→ **Required work**
Every line of the entries below that includes "lines" belongs in the answer, copied as written.

→ **Task inputs**
######

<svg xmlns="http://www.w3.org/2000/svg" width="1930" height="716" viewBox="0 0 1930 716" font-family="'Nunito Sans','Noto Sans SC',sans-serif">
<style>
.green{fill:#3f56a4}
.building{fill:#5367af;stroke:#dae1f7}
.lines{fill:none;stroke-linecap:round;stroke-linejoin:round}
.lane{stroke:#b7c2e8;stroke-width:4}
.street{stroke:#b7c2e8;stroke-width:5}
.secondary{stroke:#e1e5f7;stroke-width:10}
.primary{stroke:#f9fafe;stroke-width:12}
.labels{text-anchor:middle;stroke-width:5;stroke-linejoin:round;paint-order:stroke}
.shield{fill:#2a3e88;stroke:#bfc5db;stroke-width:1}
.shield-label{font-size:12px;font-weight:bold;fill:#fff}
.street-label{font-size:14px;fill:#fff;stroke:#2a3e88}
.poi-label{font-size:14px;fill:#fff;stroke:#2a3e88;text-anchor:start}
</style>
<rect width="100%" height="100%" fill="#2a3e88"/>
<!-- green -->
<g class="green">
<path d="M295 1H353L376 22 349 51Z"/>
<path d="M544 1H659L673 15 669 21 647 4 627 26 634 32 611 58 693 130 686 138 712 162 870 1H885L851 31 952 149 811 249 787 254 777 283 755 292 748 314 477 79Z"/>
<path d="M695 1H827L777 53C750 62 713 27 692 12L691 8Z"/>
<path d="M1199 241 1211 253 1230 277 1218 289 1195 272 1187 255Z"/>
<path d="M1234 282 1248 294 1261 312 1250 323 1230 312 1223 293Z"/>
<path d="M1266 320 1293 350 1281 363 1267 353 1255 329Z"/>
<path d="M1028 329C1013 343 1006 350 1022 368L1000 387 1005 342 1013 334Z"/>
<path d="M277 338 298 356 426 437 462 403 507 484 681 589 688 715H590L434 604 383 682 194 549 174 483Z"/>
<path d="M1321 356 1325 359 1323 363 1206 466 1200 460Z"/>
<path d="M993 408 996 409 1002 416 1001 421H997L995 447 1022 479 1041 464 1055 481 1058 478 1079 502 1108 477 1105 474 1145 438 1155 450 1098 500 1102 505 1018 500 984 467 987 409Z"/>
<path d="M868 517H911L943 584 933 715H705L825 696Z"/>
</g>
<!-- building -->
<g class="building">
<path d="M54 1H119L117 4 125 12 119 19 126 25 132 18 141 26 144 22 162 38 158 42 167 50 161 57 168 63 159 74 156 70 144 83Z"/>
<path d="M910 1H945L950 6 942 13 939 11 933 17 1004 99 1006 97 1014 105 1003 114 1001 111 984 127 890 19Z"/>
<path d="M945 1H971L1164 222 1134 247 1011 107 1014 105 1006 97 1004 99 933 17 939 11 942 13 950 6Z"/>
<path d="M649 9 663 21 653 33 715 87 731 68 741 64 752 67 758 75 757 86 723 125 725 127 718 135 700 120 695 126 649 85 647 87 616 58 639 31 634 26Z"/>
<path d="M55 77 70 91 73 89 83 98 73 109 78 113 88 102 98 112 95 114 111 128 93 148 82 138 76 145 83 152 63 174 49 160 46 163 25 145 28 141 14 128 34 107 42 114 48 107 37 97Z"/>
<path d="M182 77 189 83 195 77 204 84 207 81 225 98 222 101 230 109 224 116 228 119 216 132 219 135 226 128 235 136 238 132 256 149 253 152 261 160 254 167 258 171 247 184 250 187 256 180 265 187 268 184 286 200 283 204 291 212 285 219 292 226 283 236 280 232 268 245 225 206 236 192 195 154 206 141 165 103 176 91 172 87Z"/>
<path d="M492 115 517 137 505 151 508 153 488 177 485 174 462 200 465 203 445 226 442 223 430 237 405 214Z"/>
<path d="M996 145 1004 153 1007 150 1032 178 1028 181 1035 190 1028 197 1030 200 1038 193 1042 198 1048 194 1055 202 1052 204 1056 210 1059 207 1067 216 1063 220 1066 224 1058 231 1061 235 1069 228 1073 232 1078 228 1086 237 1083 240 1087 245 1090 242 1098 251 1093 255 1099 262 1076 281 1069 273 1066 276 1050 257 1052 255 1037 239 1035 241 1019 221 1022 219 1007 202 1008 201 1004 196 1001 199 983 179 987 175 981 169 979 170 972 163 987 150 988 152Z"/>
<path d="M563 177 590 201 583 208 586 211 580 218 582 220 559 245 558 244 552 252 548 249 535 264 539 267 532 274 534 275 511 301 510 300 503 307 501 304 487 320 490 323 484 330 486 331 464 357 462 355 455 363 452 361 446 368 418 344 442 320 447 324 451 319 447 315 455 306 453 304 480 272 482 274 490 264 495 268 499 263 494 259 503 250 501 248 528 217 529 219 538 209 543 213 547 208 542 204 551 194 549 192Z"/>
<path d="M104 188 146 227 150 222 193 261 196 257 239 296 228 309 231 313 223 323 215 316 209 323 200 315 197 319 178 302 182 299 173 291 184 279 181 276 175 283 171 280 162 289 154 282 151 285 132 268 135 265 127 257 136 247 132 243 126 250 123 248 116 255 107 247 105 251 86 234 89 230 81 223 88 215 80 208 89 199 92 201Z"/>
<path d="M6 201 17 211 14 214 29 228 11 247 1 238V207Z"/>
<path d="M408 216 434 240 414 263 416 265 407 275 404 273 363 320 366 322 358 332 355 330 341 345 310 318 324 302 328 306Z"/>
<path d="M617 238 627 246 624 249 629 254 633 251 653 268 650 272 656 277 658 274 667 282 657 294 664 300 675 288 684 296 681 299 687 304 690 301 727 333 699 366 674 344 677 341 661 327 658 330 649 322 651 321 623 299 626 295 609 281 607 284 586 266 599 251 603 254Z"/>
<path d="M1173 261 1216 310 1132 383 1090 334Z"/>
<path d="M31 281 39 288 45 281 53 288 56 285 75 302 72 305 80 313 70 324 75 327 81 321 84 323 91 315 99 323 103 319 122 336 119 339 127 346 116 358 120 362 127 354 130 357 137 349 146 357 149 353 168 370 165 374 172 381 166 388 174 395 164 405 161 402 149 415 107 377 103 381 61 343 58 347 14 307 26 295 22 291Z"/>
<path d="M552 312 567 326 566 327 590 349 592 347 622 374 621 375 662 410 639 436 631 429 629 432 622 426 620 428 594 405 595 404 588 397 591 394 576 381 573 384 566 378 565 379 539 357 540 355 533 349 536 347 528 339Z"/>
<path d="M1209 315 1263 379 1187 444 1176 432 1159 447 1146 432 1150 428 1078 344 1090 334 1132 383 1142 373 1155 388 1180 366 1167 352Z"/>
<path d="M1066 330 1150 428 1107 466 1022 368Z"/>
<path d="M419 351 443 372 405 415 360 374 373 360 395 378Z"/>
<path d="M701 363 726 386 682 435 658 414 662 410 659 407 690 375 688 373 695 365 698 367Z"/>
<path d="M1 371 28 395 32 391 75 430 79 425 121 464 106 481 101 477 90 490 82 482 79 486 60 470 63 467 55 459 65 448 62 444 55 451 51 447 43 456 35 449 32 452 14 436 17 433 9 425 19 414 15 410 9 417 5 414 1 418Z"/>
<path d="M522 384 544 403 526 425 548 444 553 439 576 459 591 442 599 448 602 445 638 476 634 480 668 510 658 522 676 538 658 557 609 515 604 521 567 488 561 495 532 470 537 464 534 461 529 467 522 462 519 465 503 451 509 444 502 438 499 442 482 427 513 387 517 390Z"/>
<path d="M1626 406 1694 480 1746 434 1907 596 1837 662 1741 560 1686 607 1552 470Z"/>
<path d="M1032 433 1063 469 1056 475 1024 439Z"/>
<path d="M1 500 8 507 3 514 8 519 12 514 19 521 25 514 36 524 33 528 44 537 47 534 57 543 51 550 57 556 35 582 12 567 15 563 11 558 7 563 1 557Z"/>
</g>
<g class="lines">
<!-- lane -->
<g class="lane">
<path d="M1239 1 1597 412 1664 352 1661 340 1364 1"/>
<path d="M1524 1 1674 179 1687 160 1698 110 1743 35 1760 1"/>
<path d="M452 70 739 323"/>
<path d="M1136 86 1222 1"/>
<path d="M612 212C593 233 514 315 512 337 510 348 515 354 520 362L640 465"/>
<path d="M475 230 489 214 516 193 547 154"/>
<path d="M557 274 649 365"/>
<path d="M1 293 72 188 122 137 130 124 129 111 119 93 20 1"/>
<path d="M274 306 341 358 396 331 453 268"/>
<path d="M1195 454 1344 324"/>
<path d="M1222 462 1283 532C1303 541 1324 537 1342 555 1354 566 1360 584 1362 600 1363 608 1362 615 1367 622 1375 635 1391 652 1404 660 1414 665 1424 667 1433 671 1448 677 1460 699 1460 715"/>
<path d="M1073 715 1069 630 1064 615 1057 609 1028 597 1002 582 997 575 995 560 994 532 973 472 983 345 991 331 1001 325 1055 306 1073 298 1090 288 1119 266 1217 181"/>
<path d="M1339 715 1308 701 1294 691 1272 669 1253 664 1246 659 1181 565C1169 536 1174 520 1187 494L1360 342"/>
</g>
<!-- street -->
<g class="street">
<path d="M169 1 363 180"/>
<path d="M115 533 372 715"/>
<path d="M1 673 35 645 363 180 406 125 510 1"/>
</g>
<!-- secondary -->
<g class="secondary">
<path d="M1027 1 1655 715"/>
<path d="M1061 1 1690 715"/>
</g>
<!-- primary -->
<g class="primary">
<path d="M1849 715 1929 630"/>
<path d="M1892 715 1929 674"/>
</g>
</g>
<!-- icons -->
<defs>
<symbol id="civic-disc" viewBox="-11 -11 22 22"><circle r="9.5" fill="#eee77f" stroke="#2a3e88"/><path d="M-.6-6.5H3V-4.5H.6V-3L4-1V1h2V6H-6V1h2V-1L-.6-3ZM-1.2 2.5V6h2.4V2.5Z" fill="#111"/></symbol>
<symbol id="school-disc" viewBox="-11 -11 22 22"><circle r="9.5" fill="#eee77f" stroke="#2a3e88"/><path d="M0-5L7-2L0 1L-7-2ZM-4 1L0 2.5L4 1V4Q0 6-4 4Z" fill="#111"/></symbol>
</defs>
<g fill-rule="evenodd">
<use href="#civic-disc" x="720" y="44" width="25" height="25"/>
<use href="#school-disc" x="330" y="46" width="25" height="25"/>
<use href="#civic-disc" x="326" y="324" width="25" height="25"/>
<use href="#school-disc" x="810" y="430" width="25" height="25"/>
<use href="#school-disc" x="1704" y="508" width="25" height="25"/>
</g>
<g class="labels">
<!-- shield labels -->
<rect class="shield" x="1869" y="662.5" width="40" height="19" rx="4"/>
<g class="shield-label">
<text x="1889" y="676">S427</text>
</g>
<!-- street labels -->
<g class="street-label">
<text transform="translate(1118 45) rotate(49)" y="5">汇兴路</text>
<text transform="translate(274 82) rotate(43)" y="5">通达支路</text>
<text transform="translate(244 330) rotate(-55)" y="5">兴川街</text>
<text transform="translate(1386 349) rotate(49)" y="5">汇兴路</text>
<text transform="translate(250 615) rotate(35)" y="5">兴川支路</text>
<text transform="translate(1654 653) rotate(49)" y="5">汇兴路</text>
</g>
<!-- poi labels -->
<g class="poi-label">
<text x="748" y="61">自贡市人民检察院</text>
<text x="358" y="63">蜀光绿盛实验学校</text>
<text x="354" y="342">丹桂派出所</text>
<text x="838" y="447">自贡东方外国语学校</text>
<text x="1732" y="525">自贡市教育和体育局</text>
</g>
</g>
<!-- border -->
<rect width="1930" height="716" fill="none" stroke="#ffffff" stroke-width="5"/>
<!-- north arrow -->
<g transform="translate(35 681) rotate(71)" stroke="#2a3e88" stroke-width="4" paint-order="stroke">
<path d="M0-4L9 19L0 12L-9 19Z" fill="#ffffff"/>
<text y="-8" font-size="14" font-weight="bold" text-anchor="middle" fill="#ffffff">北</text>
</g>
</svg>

######

→ **Written answer**
.lines{fill:none;stroke-linecap:round;stroke-linejoin:round}
<g class="lines">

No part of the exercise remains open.